#### Task instructions
Everything in the entries except the pictures should be repeated exactly.

#### Exercise data
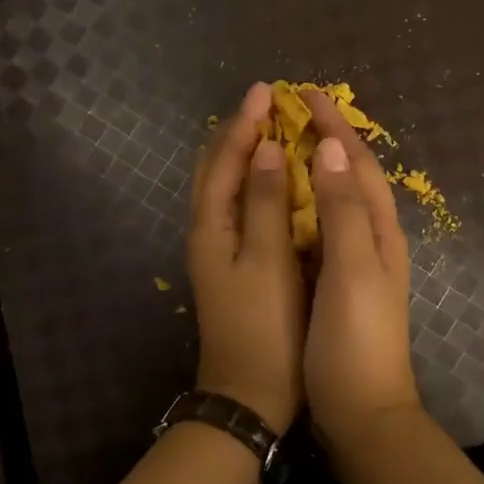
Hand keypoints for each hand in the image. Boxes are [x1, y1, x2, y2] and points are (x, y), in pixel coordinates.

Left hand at [188, 81, 305, 433]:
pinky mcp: (235, 265)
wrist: (249, 394)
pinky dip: (254, 184)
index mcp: (211, 226)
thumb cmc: (265, 327)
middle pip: (217, 169)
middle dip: (239, 132)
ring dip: (244, 155)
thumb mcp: (266, 261)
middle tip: (269, 104)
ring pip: (226, 188)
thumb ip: (264, 202)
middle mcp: (207, 231)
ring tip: (272, 131)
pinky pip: (240, 208)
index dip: (245, 123)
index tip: (268, 90)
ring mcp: (219, 250)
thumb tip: (266, 148)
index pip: (225, 159)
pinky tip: (276, 183)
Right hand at [300, 89, 422, 447]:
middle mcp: (373, 239)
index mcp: (380, 231)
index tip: (305, 93)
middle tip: (292, 111)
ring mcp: (357, 262)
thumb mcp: (351, 270)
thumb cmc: (355, 341)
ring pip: (338, 200)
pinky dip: (306, 203)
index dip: (334, 126)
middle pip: (352, 176)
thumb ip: (342, 210)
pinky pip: (324, 228)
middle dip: (327, 138)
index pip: (358, 163)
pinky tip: (285, 204)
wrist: (362, 411)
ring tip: (285, 143)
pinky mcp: (339, 283)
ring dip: (316, 167)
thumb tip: (330, 147)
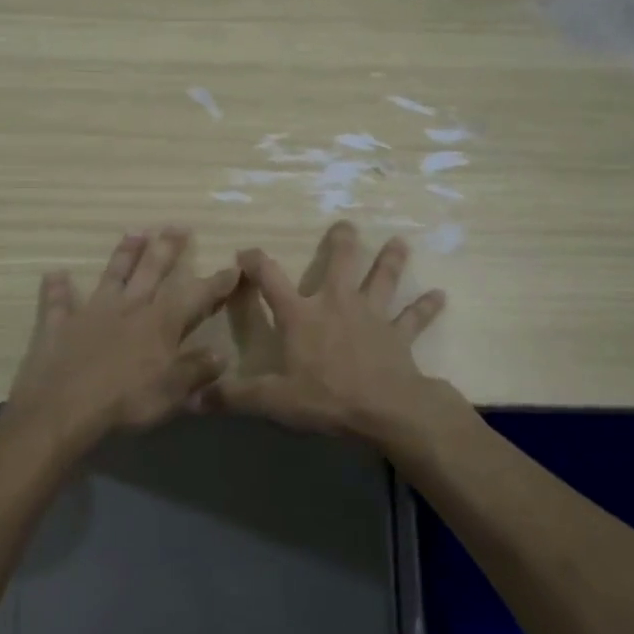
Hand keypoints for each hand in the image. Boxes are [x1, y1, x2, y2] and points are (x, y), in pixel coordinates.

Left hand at [1, 227, 238, 457]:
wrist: (63, 409)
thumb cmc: (125, 402)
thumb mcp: (171, 393)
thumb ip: (196, 370)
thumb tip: (220, 354)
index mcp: (159, 324)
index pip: (194, 296)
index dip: (216, 282)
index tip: (234, 266)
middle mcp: (128, 308)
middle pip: (151, 271)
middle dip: (167, 248)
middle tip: (177, 226)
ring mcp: (91, 313)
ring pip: (111, 275)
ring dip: (123, 254)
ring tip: (134, 233)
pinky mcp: (58, 326)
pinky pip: (57, 303)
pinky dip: (56, 288)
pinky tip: (54, 274)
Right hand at [207, 222, 451, 446]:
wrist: (385, 410)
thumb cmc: (326, 398)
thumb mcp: (272, 400)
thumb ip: (233, 396)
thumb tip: (192, 399)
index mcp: (301, 316)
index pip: (270, 280)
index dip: (255, 263)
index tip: (245, 252)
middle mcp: (336, 305)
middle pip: (338, 264)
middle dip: (341, 243)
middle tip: (345, 224)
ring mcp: (372, 317)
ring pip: (381, 280)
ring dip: (390, 261)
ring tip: (400, 241)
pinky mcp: (398, 335)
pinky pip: (414, 319)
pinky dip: (425, 308)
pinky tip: (440, 296)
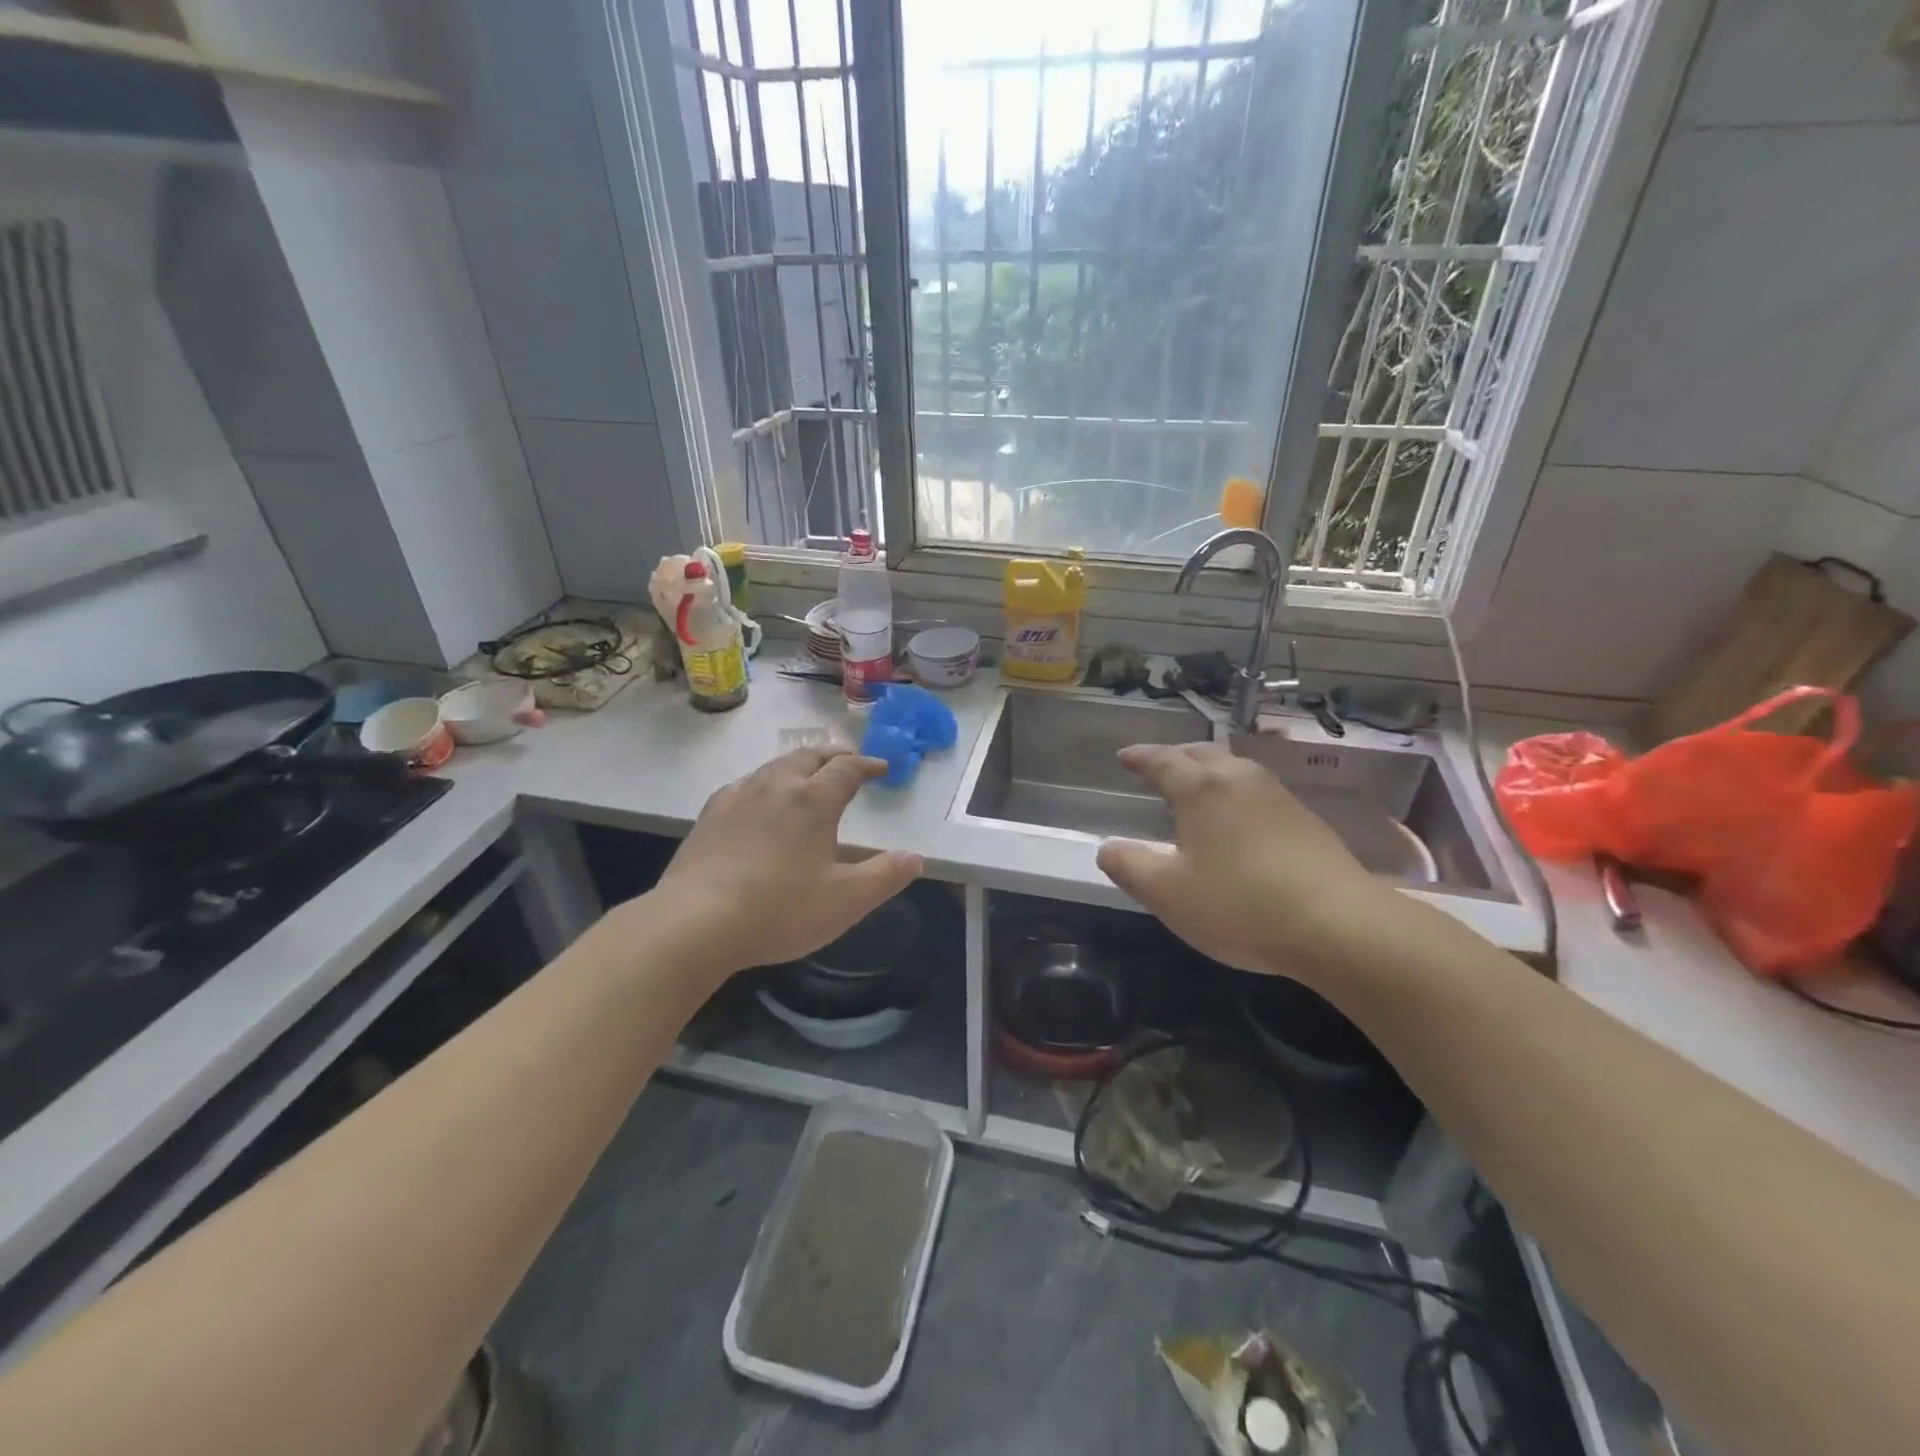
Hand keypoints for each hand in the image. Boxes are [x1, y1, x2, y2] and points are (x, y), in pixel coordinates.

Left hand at [647, 747, 923, 975]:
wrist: (695, 923)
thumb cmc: (779, 910)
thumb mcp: (846, 901)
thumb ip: (885, 876)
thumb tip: (916, 857)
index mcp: (813, 800)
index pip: (847, 768)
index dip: (868, 764)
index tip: (882, 767)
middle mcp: (776, 787)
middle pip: (808, 757)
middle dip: (833, 756)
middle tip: (847, 763)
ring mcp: (738, 797)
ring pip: (774, 766)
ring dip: (798, 765)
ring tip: (807, 776)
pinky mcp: (709, 815)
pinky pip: (744, 784)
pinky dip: (764, 782)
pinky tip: (757, 798)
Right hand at [1094, 741, 1388, 979]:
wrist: (1339, 925)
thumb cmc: (1240, 905)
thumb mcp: (1168, 894)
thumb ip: (1130, 867)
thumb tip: (1107, 848)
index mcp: (1202, 790)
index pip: (1163, 761)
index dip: (1141, 757)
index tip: (1124, 756)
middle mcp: (1240, 780)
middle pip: (1204, 754)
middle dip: (1177, 756)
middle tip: (1159, 765)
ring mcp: (1279, 798)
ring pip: (1236, 768)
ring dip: (1211, 770)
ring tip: (1198, 786)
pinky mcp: (1307, 821)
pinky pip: (1259, 791)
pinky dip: (1237, 792)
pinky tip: (1240, 819)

#### Exercise response
Hand keypoints for each hand in the image. Boxes are [x1, y1, x2, y2] and points are (x, y), in pixel coordinates.

Left hand at [188, 81, 305, 433]:
pinky mcp: (235, 265)
wrist: (249, 394)
pinky dip: (254, 184)
index mcp: (211, 226)
thumb cmc: (265, 327)
middle pip: (217, 169)
middle dip: (239, 132)
ring dip: (244, 155)
thumb mcp: (266, 261)
middle tip: (269, 104)
ring pip: (226, 188)
thumb ip: (264, 202)
middle mcp: (207, 231)
ring tip: (272, 131)
pinky pip: (240, 208)
index dip: (245, 123)
index tip: (268, 90)
ring mcp: (219, 250)
thumb tip: (266, 148)
index pip: (225, 159)
pinky tip: (276, 183)
Right hand at [300, 89, 422, 447]:
middle mcp: (373, 239)
index mcp: (380, 231)
index tip: (305, 93)
middle tip: (292, 111)
ring mcp: (357, 262)
thumb mcp: (351, 270)
thumb cmc: (355, 341)
ring pip: (338, 200)
pinky dip: (306, 203)
index dip: (334, 126)
middle pip: (352, 176)
thumb ip: (342, 210)
pinky pip: (324, 228)
middle dip: (327, 138)
index pip: (358, 163)
pinky tip: (285, 204)
wrist: (362, 411)
ring tip: (285, 143)
pinky mcp: (339, 283)
ring dip: (316, 167)
thumb tip: (330, 147)
Hand keypoints for each hand in the image. Boxes are [x1, y1, x2, y2] and points are (x, y), in pixel coordinates.

Left hand at [1, 227, 238, 457]:
wrist: (63, 409)
thumb cmc: (125, 402)
thumb mcp: (171, 393)
thumb ip: (196, 370)
thumb tip: (220, 354)
index mcp: (159, 324)
index pip: (194, 296)
index dip: (216, 282)
index tip: (234, 266)
middle mcp: (128, 308)
middle pip: (151, 271)
middle dip: (167, 248)
middle tip: (177, 226)
ring mcp: (91, 313)
ring pip: (111, 275)
ring dip: (123, 254)
ring tip: (134, 233)
pinky mcp: (58, 326)
pinky pip: (57, 303)
pinky dip: (56, 288)
pinky tip: (54, 274)
Right hand at [207, 222, 451, 446]:
wrist: (385, 410)
thumb cmc: (326, 398)
thumb mcp: (272, 400)
thumb ip: (233, 396)
thumb tip: (192, 399)
index mcp: (301, 316)
index pip: (270, 280)
index dip: (255, 263)
index tip: (245, 252)
middle mcp: (336, 305)
middle pip: (338, 264)
middle dip: (341, 243)
middle tip: (345, 224)
ring mcp: (372, 317)
ring pip: (381, 280)
ring dip: (390, 261)
ring tip: (400, 241)
pinky mcp: (398, 335)
pinky pip: (414, 319)
pinky dip: (425, 308)
pinky tip: (440, 296)
Hand keypoints for each hand in the image. Boxes are [x1, y1, x2, y2] and points are (x, y), in pixel coordinates.

Left hand at [647, 747, 923, 975]:
wrist: (695, 923)
thumb cmc: (779, 910)
thumb mcp: (846, 901)
thumb ip: (885, 876)
thumb tip: (916, 857)
index mcp: (813, 800)
index pip: (847, 768)
index dip: (868, 764)
index tip: (882, 767)
middle mcp: (776, 787)
middle pip: (808, 757)
middle dip: (833, 756)
middle tip: (847, 763)
ring mcp: (738, 797)
ring pip: (774, 766)
ring dip: (798, 765)
ring tip: (807, 776)
pinky mcp: (709, 815)
pinky pip: (744, 784)
pinky dip: (764, 782)
pinky tip: (757, 798)
Right hand at [1094, 741, 1388, 979]:
wrist: (1339, 925)
thumb cmc: (1240, 905)
thumb mcp: (1168, 894)
thumb ip: (1130, 867)
thumb tip: (1107, 848)
index mcp: (1202, 790)
index pip: (1163, 761)
index dip: (1141, 757)
index tip: (1124, 756)
middle mcp: (1240, 780)
middle pip: (1204, 754)
middle dip: (1177, 756)
middle tip: (1159, 765)
ring mcp: (1279, 798)
ring pip: (1236, 768)
ring dip: (1211, 770)
ring tip: (1198, 786)
pinky mcp: (1307, 821)
pinky pip: (1259, 791)
pinky dip: (1237, 792)
pinky tip: (1240, 819)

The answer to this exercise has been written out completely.